__TO-DO ITEM 1__. According to the blog post about the Rays' attendance problem, how many tickets were sold for the Rays' potential playoff clincher on Monday night?
__TO-DO ITEM 2__. Extend the blog post about the Rays' attendance problem, picking up right after its last sentence.

Blog Entry

The Tampa problem (really, the St. Pete problem)

Posted on: September 28, 2010 4:11 pm
Edited on: September 28, 2010 6:48 pm
It sounds bad for million-dollar players to complain when people don't buy tickets to watch them. It's unlikely to convince any of those people sitting at home that they should go buy a ticket to watch those players.

That said, the Rays have a problem, one that has become more obvious this year than ever.

Baseball has a problem.

And while the Rays' decision to give away 20,000 free tickets to Wednesday's game against the Orioles is a nice way to fill up the park -- and keep some people from complaining about the critical comments by Evan Longoria and David Price, it doesn't solve the problem.

The problem isn't that there were only 12,446 tickets sold for the Rays' potential playoff clincher Monday night. The problem is that with a first-place team, one that has now been good for three years, a crowd of 12,446 is perfectly normal for a Monday night at Tropicana Field -- with anyone but the Yankees or Red Sox as the opposition.

(Extracted page text data)
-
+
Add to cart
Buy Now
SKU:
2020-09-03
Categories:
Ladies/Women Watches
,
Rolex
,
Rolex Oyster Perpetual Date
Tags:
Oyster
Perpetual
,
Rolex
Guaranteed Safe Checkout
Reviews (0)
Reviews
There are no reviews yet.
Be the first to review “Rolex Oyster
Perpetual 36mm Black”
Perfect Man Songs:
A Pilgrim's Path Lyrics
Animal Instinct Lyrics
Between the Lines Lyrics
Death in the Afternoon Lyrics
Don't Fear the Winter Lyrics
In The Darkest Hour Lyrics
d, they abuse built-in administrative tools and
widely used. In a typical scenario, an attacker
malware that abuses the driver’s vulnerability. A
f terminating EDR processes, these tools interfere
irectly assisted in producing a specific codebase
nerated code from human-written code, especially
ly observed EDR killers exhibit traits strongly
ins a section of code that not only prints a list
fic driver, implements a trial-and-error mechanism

* * *

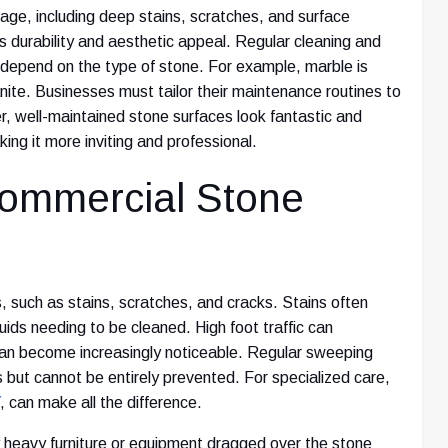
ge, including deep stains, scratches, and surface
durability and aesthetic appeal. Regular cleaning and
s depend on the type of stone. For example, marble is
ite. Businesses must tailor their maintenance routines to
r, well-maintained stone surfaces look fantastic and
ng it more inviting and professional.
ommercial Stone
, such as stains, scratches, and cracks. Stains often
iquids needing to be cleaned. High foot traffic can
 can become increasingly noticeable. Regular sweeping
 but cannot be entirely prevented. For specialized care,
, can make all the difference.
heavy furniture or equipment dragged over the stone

...

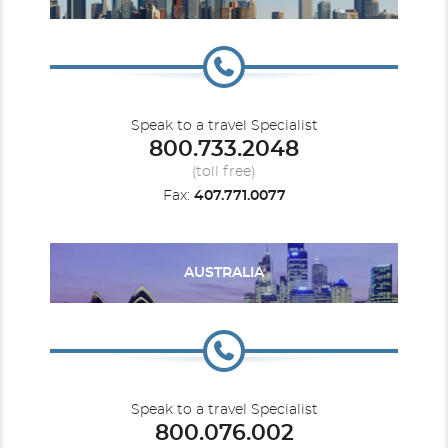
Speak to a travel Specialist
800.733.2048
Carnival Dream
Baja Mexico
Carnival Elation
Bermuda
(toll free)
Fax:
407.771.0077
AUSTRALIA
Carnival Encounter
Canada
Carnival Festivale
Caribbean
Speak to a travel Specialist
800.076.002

__YOUR RESPONSE 1__. 12,446

__YOUR RESPONSE 2__.
With three regular-season home dates remaining, the Rays have drawn just over 1.8 million. But more than 500,000 of that is for the 18 dates with the Yankees and Red Sox. Their average crowd for the other 61 dates is just 21,130, worse than the Nationals and just ahead of the last-place Pirates.

When a last-place team has attendance problems, blame management for not providing a better product. When a first-place team has a problem, don't blame the fans, but you might want to blame the market.

When the Rays didn't draw under the Vince Naimoli ownership, you could blame Naimoli for the way he ran the team and the way he alienated so many people in the market. But under Stu Sternberg's ownership, the Rays have had winning teams, and have been fan-friendly at the same time.

Sternberg and his group have tried to get a new stadium built, because the Trop itself could be a big part of the problem. It's not a great ballpark, and it's in the wrong place.

Maybe a nicer park on the other side of the bay (in Tampa, rather than in St. Petersburg) would be better. But maybe we'll never get a chance to find out.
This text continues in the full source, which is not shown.